Las personas bilingües desarrollan una especie de flexibilidad cognitiva que les permite organizar el mundo de una manera distinta a la manera que lo hacen las personas que solo hablan un idioma.

Según un estudio realizado en la Universidad de Lancaster (Reino Unido) publicado por la American Psychological Association el aprendizaje de un nuevo idioma incorpora una nueva percepción  del paso del tiempo de una manera determinada, es decir que, en la combinación de pares de idiomas la percepción del tiempo varia.

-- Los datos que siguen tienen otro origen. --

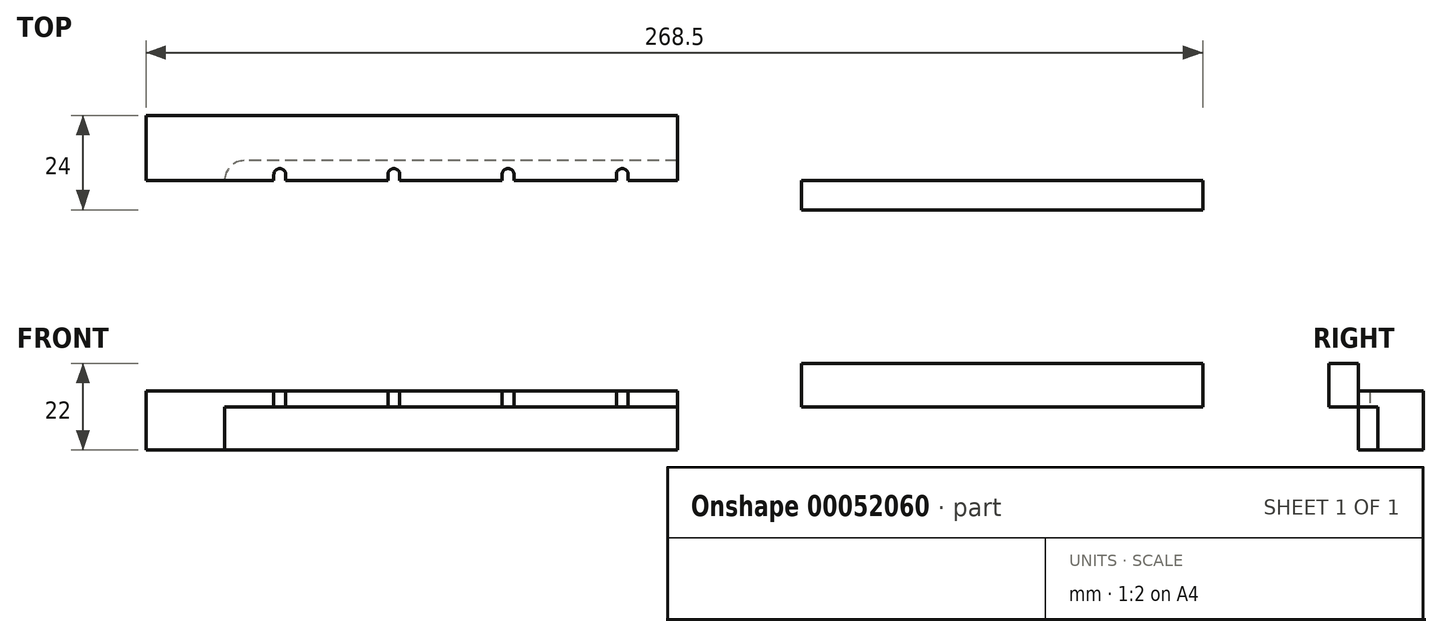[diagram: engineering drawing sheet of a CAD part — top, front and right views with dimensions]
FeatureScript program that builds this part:
annotation { "Feature Type Name" : "Feature", "Feature Type Description" : "" }
export const myFeature = defineFeature(function(context is Context, id is Id, definition is map)
    precondition{}
    {
        {
            var Q0;
            Q0=qCreatedBy(makeId("Top.planeOp"),FACE);
            var sketch = newSketch(context, id + "F0", { "sketchPlane" : qUnion([Q0])});
            skLineSegment(sketch, "E0", {"start": v(67.5, 0) * mm, "end": v(67.5, 16.5) * mm});
            skLineSegment(sketch, "E1", {"start": v(67.5, 16.5) * mm, "end": v(-67.5, 16.5) * mm});
            skLineSegment(sketch, "E2", {"start": v(-67.5, 16.5) * mm, "end": v(-67.5, 0) * mm});
            skLineSegment(sketch, "E3", {"start": v(-43.24, 1.5) * mm, "end": v(84.67, 1.5) * mm, "construction": true});
            skArc(sketch, "E4", {"start": v(55, 1.5) * mm, "mid": v(53.5, 3) * mm, "end": v(52, 1.5) * mm});
            skArc(sketch, "E5", {"start": v(26, 1.5) * mm, "mid": v(24.5, 3) * mm, "end": v(23, 1.5) * mm});
            skArc(sketch, "E6", {"start": v(-3, 1.5) * mm, "mid": v(-4.5, 3) * mm, "end": v(-6, 1.5) * mm});
            skArc(sketch, "E7", {"start": v(-32, 1.5) * mm, "mid": v(-33.5, 3) * mm, "end": v(-35, 1.5) * mm});
            skLineSegment(sketch, "E8", {"start": v(52, 1.5) * mm, "end": v(52, 0) * mm});
            skLineSegment(sketch, "E9", {"start": v(55, 1.5) * mm, "end": v(55, 0) * mm});
            skLineSegment(sketch, "E10", {"start": v(26, 1.5) * mm, "end": v(26, 0) * mm});
            skLineSegment(sketch, "E11", {"start": v(23, 1.5) * mm, "end": v(23, 0) * mm});
            skLineSegment(sketch, "E12", {"start": v(-6, 1.5) * mm, "end": v(-6, 0) * mm});
            skLineSegment(sketch, "E13", {"start": v(-3, 1.5) * mm, "end": v(-3, 0) * mm});
            skLineSegment(sketch, "E14", {"start": v(-35, 1.5) * mm, "end": v(-35, 0) * mm});
            skLineSegment(sketch, "E15", {"start": v(-32, 1.5) * mm, "end": v(-32, 0) * mm});
            skLineSegment(sketch, "E16.trimOffspring", {"start": v(-32, 0) * mm, "end": v(-6, 0) * mm});
            skLineSegment(sketch, "E17", {"start": v(-35, 0) * mm, "end": v(-67.5, 0) * mm});
            skLineSegment(sketch, "E18.trimOffspring", {"start": v(-3, 0) * mm, "end": v(23, 0) * mm});
            skLineSegment(sketch, "E19.trimOffspring", {"start": v(26, 0) * mm, "end": v(52, 0) * mm});
            skLineSegment(sketch, "E20.trimOffspring", {"start": v(55, 0) * mm, "end": v(67.5, 0) * mm});
            skSolve(sketch);
        }
        {
            var Q0;
            Q0=makeQuery(id+"F0.imprint","IMPRINT",FACE,{"disambiguationData":[TD([[makeQuery(id+"F0.imprint","IMPRINT",EDGE,{"derivedFrom":sQuery(id+"F0.wireOp",EDGE,"E0")}),1.0]])]});
            extrude(context, id + "F1", {"entities" : qUnion([Q0]), "depth" : 4 * mm});
        }
        {
            var Q0;
            Q0=makeQuery(id+"F1.opExtrude","CAP_FACE",FACE,{"disambiguationData":[OSD([sQuery(id+"F0.wireOp",EDGE,"E0"),sQuery(id+"F0.wireOp",EDGE,"E1"),sQuery(id+"F0.wireOp",EDGE,"E2"),sQuery(id+"F0.wireOp",EDGE,"E4"),sQuery(id+"F0.wireOp",EDGE,"E5"),sQuery(id+"F0.wireOp",EDGE,"E6"),sQuery(id+"F0.wireOp",EDGE,"E7"),sQuery(id+"F0.wireOp",EDGE,"E8"),sQuery(id+"F0.wireOp",EDGE,"E9"),sQuery(id+"F0.wireOp",EDGE,"E10"),sQuery(id+"F0.wireOp",EDGE,"E11"),sQuery(id+"F0.wireOp",EDGE,"E12"),sQuery(id+"F0.wireOp",EDGE,"E13"),sQuery(id+"F0.wireOp",EDGE,"E14"),sQuery(id+"F0.wireOp",EDGE,"E15"),sQuery(id+"F0.wireOp",EDGE,"E16.trimOffspring"),sQuery(id+"F0.wireOp",EDGE,"E17"),sQuery(id+"F0.wireOp",EDGE,"E18.trimOffspring"),sQuery(id+"F0.wireOp",EDGE,"E19.trimOffspring"),sQuery(id+"F0.wireOp",EDGE,"E20.trimOffspring")])],"isStart":true});
            var sketch = newSketch(context, id + "F2", { "sketchPlane" : qUnion([Q0])});
            skPoint(sketch, "E21", {"position": v(67.5, 0) * mm});
            skPoint(sketch, "E22", {"position": v(67.5, -16.5) * mm});
            skPoint(sketch, "E23", {"position": v(-67.5, -16.5) * mm});
            skPoint(sketch, "E24", {"position": v(-67.5, 0) * mm});
            skLineSegment(sketch, "E25.bottom", {"start": v(67.5, 0) * mm, "end": v(-67.5, 0) * mm});
            skLineSegment(sketch, "E25.top", {"start": v(67.5, -16.5) * mm, "end": v(-67.5, -16.5) * mm});
            skLineSegment(sketch, "E25.left", {"start": v(67.5, 0) * mm, "end": v(67.5, -16.5) * mm});
            skLineSegment(sketch, "E25.right", {"start": v(-67.5, 0) * mm, "end": v(-67.5, -16.5) * mm});
            skLineSegment(sketch, "E26.0", {"start": v(67.5, -5) * mm, "end": v(-47.5, -5) * mm});
            skLineSegment(sketch, "E27.0", {"start": v(-47.5, 0) * mm, "end": v(-47.5, -5) * mm});
            skSolve(sketch);
        }
        {
            var Q0;
            {var subQ0=sQuery(id+"F2.wireOp",EDGE,"E25.top");Q0=makeQuery(id+"F2.imprint","IMPRINT",FACE,{"disambiguationData":[TD([[makeQuery(id+"F2.imprint","IMPRINT",EDGE,{"derivedFrom":subQ0}),-1.0]])]});}
            extrude(context, id + "F3", {"entities" : qUnion([Q0]), "operationType" : NewBodyOperationType.ADD, "depth" : 11 * mm});
        }
        {
            var Q0;
            Q0=qCreatedBy(makeId("Right.planeOp"),FACE);
            cPlane(context, id + "F4", {"entities" : qUnion([Q0]), "cplaneType" : CPlaneType.OFFSET, "offset" : 150 * mm, "width" : 150 * mm, "height" : 150 * mm});
        }
        {
            var Q0;
            Q0=qCreatedBy(id+"F4.planeOp",FACE);
            var sketch = newSketch(context, id + "F5", { "sketchPlane" : qUnion([Q0])});
            skLineSegment(sketch, "E28", {"start": v(0, 0) * mm, "end": v(-7.5, 0) * mm});
            skLineSegment(sketch, "E29", {"start": v(-7.5, 0) * mm, "end": v(-7.5, 11) * mm});
            skLineSegment(sketch, "E30", {"start": v(-7.5, 11) * mm, "end": v(0, 11) * mm});
            skLineSegment(sketch, "E31", {"start": v(0, 11) * mm, "end": v(0, 0) * mm});
            skSolve(sketch);
        }
        {
            var Q0;
            Q0=makeQuery(id+"F5.imprint","IMPRINT",FACE,{"disambiguationData":[TD([[makeQuery(id+"F5.imprint","IMPRINT",EDGE,{"derivedFrom":sQuery(id+"F5.wireOp",EDGE,"E28")}),-1.0]])]});
            extrude(context, id + "F6", {"entities" : qUnion([Q0]), "endBound" : BoundingType.SYMMETRIC, "depth" : 102 * mm});
        }
        {
            var Q0;
            Q0=makeQuery(id+"F3.opExtrude","SWEPT_EDGE",EDGE,{"disambiguationData":[OSD([sQuery(id+"F2.wireOp",EDGE,"E26.0"),sQuery(id+"F2.wireOp",EDGE,"E27.0")])]});
            fillet(context, id + "F7", {"entities" : qUnion([Q0]), "radius" : 5 * mm, "tangentPropagation" : true, "allowEdgeOverflow" : false});
        }
    });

Los investigadores observaron por ejemplo que, en las personas que hablan español y griego el tiempo se contempla como una unidad de volumen. Vale decir, este tipo de personas describen un  ‘gran’ concierto de música  o un ‘pequeño’ momento de placer. En el caso de los bilingües inglés-sueco  el tiempo se asocia con distancias físicas. Revisando el ejemplo anterior, este tipo de individuos habla de un concierto de música ‘largo’ o un momento de placer ‘corto’.

La investigación se llevó a cabo con un grupo de 40 personas bilingües de español y sueco con las que se realizaron 162 ensayos, indica la web tendencias21.net.

Estos descubrimientos refuerzan la idea de los neurocientíficos en relación a las mayores capacidades que tendrían las personas bilingües para aprender y hacer varias tareas al mismo tiempo, comenta el profesor Panos Athanasopoulos, miembro del equipo de investigadores.